Some places where the cards were distributed last year had run out, so it was the perfect project.

One format is a 5-by-11-inch card with contact information on the front and back. The front lists food, shelter and health resources, while the back is devoted to drug and alcohol addiction treatment providers and mental health and counseling services.

The other format is a single-sided laminated sheet to place in locations people might frequent, including Anchor House Family Assistance Center and Pantry, Community Provisions of Jackson County, Jackson County Clothing Center, Jackson County Public Library, Schneck Medical Center, Jackson County Health Department, churches, gas stations, the police station and the Community Agency Building.

“It’s one thing to put the information in their hands. It’s another thing that when they actually reach out to these organizations that there is ample help available,” Shinkle said.

“We learned just in the numerous people that we talked to that there are a lot of compassionate people in this community, there are a lot of wonderful organizations that are already taking action and they need more help,” she said. “They need volunteers, and that is where apathy can turn into action. If we can all volunteer our time in some fashion or another to make a difference in the lives of somebody else, then that’s going to go a long way in helping to address these issues.”

Heiss said it’s important to show love and compassion to people who need help.

“Open your eyes to what is going on around you,” she said. “Don’t turn a blind eye to those who are hurting. Don’t pretend they aren’t there. Don’t isolate yourself from the realities of our world.”

She said it’s OK to lower your guard and make yourself emotionally vulnerable.

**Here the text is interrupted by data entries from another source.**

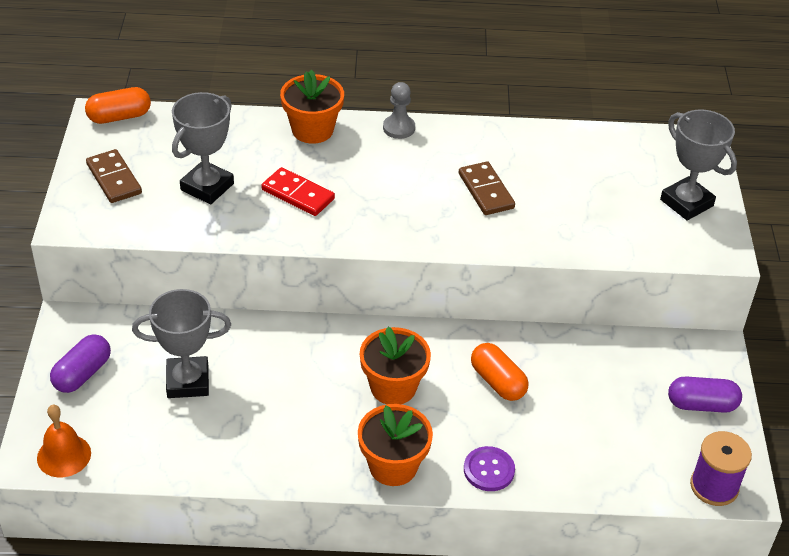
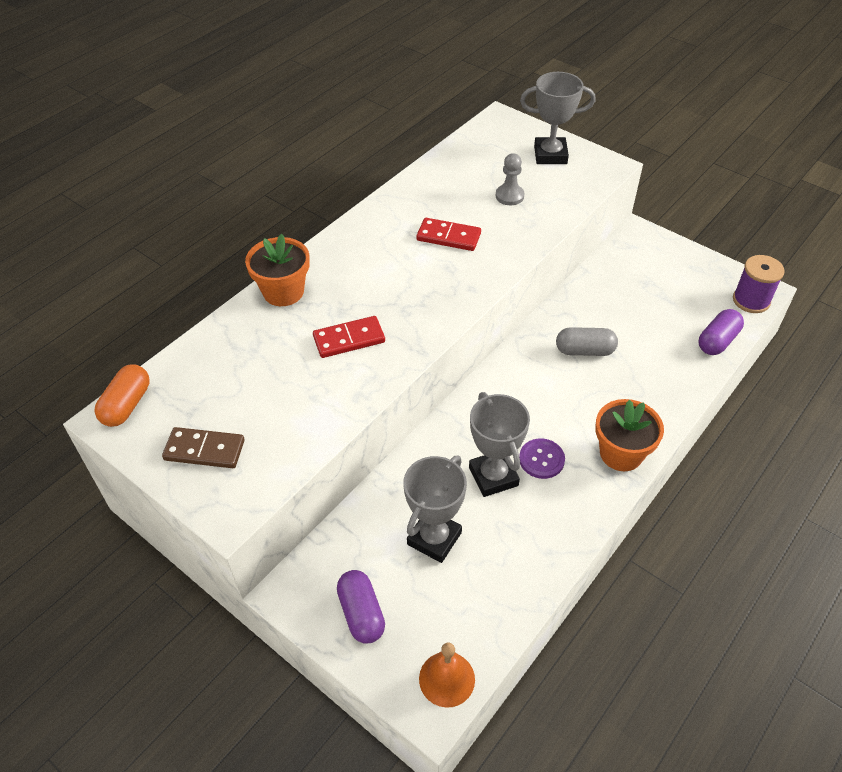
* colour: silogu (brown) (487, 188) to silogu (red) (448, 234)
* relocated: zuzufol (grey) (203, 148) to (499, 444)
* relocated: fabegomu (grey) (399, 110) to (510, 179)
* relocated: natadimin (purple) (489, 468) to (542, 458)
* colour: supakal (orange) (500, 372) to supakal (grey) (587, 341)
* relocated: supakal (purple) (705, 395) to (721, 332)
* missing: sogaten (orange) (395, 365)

“It’s always easier just to ignore the problem,” she said. “What I’m asking you is to get out of your comfort zone and look directly at the brokenness in our small section of the world in Jackson County. See the harassed, the helpless, the broken and the oppressed. Spend some time helping these people and the agencies that support them.”

Act on your emotions and let the compassion flow, she said.

“Compassion goes straight to the heart and will create a gut-wrenching feeling in which we emphatically identify with the brokenness of another person,” Heiss said.

“Our compassion should propel us into getting involved with these agencies and making folks aware of what is available,” she said. “We need to make the investment in our community so that the helpless, the broken and the oppressed are helped and healed physically, emotionally and spiritually.”

Popplewell said the team is optimistic that the information cards will reach the right people and help break the cycle.

She closed the presentation with a quote from President Ronald Reagan: “We can’t help everyone, but everyone can help someone.”